#### [Exercise aim]
Give back an exact copy of the lines in the records below, from the line that has "pinky tip: (387, 355)" through the line that has "thumb ip: (325, 238)", and nothing besides.

#### [Images with localized body landmarks]
-- Opening Marker --

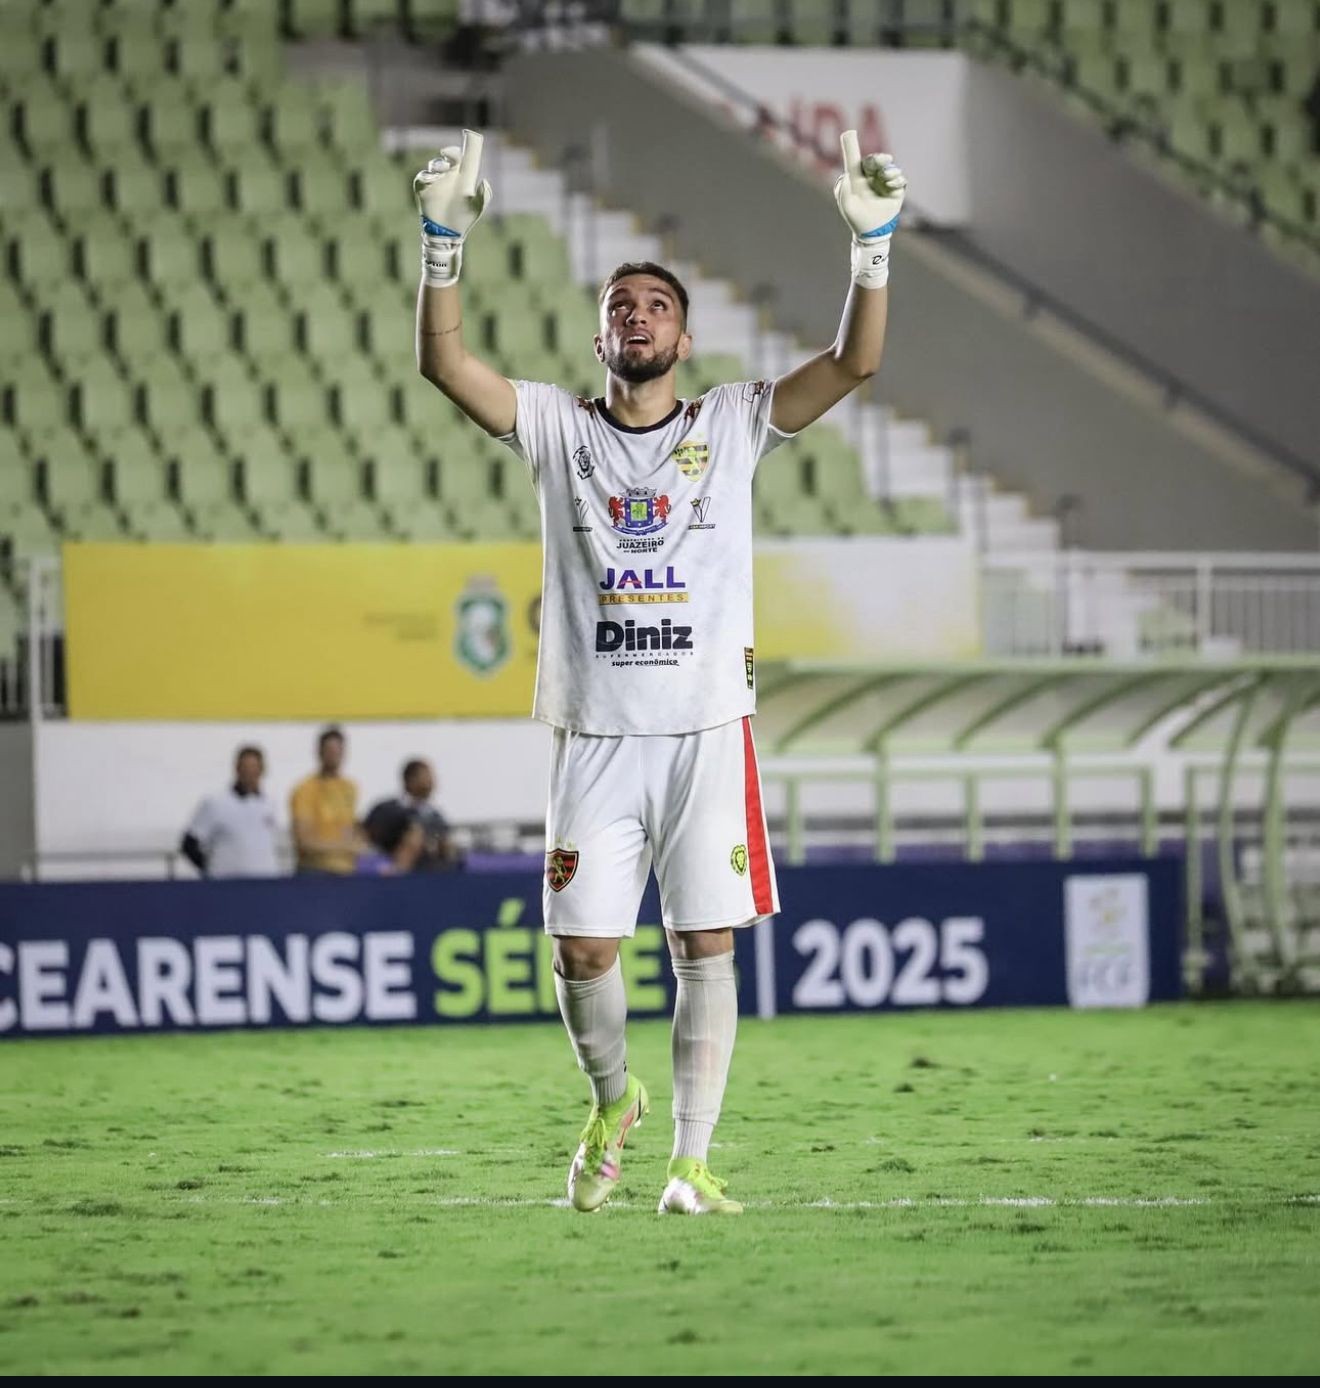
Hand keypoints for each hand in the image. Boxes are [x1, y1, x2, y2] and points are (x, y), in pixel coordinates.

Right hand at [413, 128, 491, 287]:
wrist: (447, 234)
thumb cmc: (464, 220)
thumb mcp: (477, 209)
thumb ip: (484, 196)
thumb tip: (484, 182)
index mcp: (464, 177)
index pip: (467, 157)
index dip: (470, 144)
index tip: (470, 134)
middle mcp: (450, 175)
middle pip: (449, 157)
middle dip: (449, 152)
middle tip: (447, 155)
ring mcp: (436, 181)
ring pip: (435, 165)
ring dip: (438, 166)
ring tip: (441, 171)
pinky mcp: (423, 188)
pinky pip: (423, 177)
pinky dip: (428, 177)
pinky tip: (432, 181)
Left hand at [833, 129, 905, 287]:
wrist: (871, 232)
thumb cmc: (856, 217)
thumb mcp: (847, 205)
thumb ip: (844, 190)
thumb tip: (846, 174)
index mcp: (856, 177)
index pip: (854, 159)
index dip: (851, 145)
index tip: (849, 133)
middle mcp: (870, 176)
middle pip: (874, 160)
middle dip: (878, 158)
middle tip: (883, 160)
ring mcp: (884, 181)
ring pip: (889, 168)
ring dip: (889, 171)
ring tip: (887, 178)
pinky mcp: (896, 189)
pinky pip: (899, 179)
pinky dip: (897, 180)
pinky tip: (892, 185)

-- Closing Marker --
-- Opening Marker --

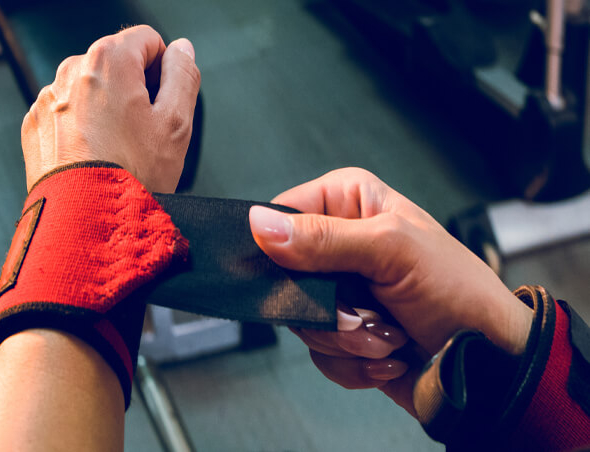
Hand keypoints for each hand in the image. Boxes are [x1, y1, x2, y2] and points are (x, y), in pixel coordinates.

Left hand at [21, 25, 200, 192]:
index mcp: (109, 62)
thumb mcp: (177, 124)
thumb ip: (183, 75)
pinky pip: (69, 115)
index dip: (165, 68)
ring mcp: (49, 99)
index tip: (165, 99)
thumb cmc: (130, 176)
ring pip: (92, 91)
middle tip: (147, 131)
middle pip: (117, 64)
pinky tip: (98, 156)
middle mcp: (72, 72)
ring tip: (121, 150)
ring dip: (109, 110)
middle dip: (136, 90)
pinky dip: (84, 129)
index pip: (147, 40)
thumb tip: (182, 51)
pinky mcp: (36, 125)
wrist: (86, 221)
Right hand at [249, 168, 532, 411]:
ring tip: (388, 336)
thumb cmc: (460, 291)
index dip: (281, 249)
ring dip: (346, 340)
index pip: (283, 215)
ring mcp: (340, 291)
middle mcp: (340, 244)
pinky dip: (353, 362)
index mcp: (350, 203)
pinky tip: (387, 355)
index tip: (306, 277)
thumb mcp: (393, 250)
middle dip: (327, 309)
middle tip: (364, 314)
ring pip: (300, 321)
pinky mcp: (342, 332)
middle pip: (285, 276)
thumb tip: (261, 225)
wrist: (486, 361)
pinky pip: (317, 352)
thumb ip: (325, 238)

-- Closing Marker --

#### [Response for this exercise]
pinky tip: (387, 355)
index tip: (306, 277)
thumb mcp: (393, 250)
middle dip: (327, 309)
middle tip: (364, 314)
ring pip: (300, 321)
pinky mcp: (342, 332)
middle pip: (285, 276)
thumb tip: (261, 225)
wrist: (486, 361)
pinky pip: (317, 352)
thumb ip: (325, 238)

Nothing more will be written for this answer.